- _Activity 1_
Decide whether each statement below agrees with the trial excerpt. Answer yes or no for each, quoting the exact words of the trial excerpt that decide it.
(a) The client was accused of robbery.
(b) The panel of potential jurors numbered 50.
(c) The first potential jurors to arrive took the middle seats of each row.
- _Activity 2_
Please reproduce the part of the trial excerpt between "Many of these" and "but definitely rude.", inclusive.
- _Activity 3_
In the trial excerpt, what did the store security guard demand from the client?

- _Excerpted text_
****

My task is to save this client’s life from that civilized society, if possible. No professional consultant would be able to create a profile of a jury that is sympathetic to my client.

Many of these thoughts came together for the first time during a recent trial, or rather, these thoughts spun wildly in my head as my panel of 75 potential jurors trudged into the courtroom where my client’s trial was being held. This particular client was accused of robbery. His robbery had begun as a simple petty theft when he walked out of the supermarket with two large cans of “malt beverage” (the smelly, affordable wasteland between beer and hard liquor). Things changed when the store security guard demanded a receipt; my client responded by brandishing a pointy weapon and saying something vaguely threatening, but definitely rude.

One by one and two by two the potential jurors filled the courtroom seats. Without fail, the first ones in would take the aisle seats, forcing others to lurch over their knees to get to other seats in that row. No one wants to sit next to each other, so everyone tries to leave 1-3 seats between themselves and the nearest seated person. Unfortunately, none of these people bothered to count the number of people in their group, or compare that number to the number of seats in the courtroom; every seat would be filled, and “personal space” was at best a temporary illusion.
Then a voice spoke to me from inside my head. Perhaps this was the ghost of John Adams, our second president and the man who defended British soldiers on trial for the Boston Massacre to a jury of Bostonians , or Jiminey Cricket, or whoever the embodiment of my conscience is supposed to be.

****

- _Dataset extract_
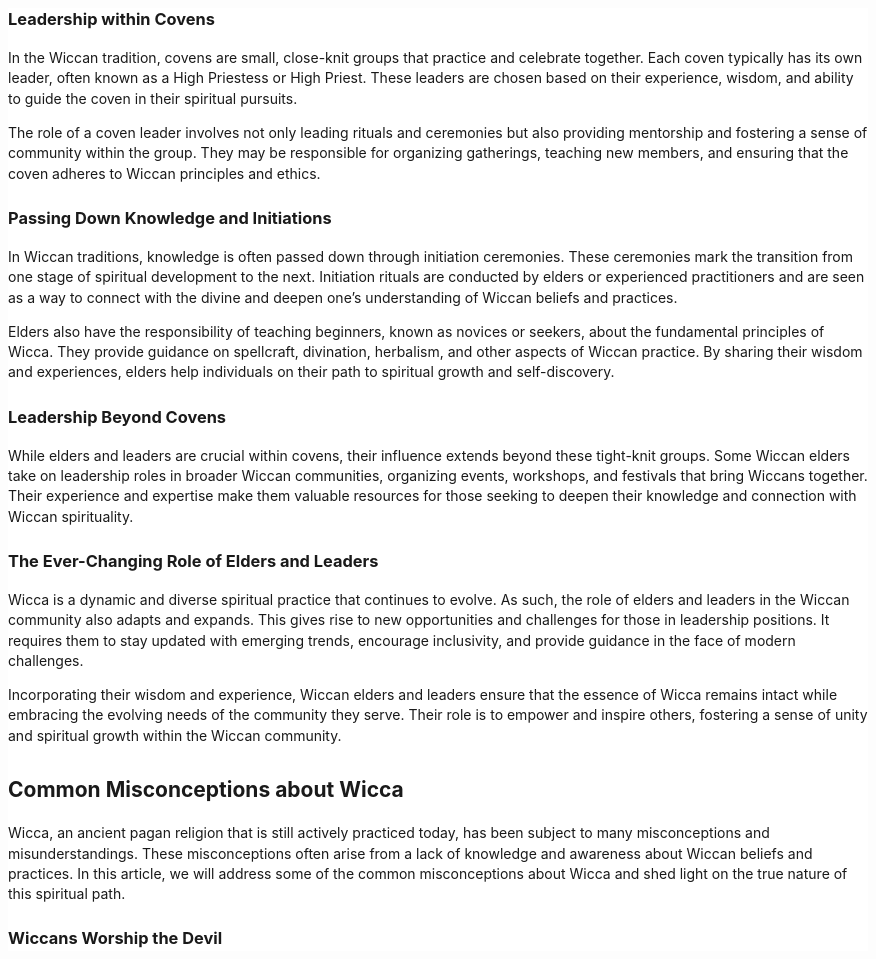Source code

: ### Leadership within Covens

In the Wiccan tradition, covens are small, close-knit groups that practice and celebrate together. Each coven typically has its own leader, often known as a High Priestess or High Priest. These leaders are chosen based on their experience, wisdom, and ability to guide the coven in their spiritual pursuits.

The role of a coven leader involves not only leading rituals and ceremonies but also providing mentorship and fostering a sense of community within the group. They may be responsible for organizing gatherings, teaching new members, and ensuring that the coven adheres to Wiccan principles and ethics.

### Passing Down Knowledge and Initiations

In Wiccan traditions, knowledge is often passed down through initiation ceremonies. These ceremonies mark the transition from one stage of spiritual development to the next. Initiation rituals are conducted by elders or experienced practitioners and are seen as a way to connect with the divine and deepen one’s understanding of Wiccan beliefs and practices.

Elders also have the responsibility of teaching beginners, known as novices or seekers, about the fundamental principles of Wicca. They provide guidance on spellcraft, divination, herbalism, and other aspects of Wiccan practice. By sharing their wisdom and experiences, elders help individuals on their path to spiritual growth and self-discovery.

### Leadership Beyond Covens

While elders and leaders are crucial within covens, their influence extends beyond these tight-knit groups. Some Wiccan elders take on leadership roles in broader Wiccan communities, organizing events, workshops, and festivals that bring Wiccans together. Their experience and expertise make them valuable resources for those seeking to deepen their knowledge and connection with Wiccan spirituality.

### The Ever-Changing Role of Elders and Leaders

Wicca is a dynamic and diverse spiritual practice that continues to evolve. As such, the role of elders and leaders in the Wiccan community also adapts and expands. This gives rise to new opportunities and challenges for those in leadership positions. It requires them to stay updated with emerging trends, encourage inclusivity, and provide guidance in the face of modern challenges.

Incorporating their wisdom and experience, Wiccan elders and leaders ensure that the essence of Wicca remains intact while embracing the evolving needs of the community they serve. Their role is to empower and inspire others, fostering a sense of unity and spiritual growth within the Wiccan community.

## Common Misconceptions about Wicca

Wicca, an ancient pagan religion that is still actively practiced today, has been subject to many misconceptions and misunderstandings. These misconceptions often arise from a lack of knowledge and awareness about Wiccan beliefs and practices. In this article, we will address some of the common misconceptions about Wicca and shed light on the true nature of this spiritual path.

### Wiccans Worship the Devil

****

- _Task result 1_
(a) Yes: "This particular client was accused of robbery."
(b) No: "my panel of 75 potential jurors"
(c) No: "the first ones in would take the aisle seats"

- _Task result 2_
Many of these thoughts came together for the first time during a recent trial, or rather, these thoughts spun wildly in my head as my panel of 75 potential jurors trudged into the courtroom where my client’s trial was being held. This particular client was accused of robbery. His robbery had begun as a simple petty theft when he walked out of the supermarket with two large cans of “malt beverage” (the smelly, affordable wasteland between beer and hard liquor). Things changed when the store security guard demanded a receipt; my client responded by brandishing a pointy weapon and saying something vaguely threatening, but definitely rude.

- _Task result 3_
A receipt.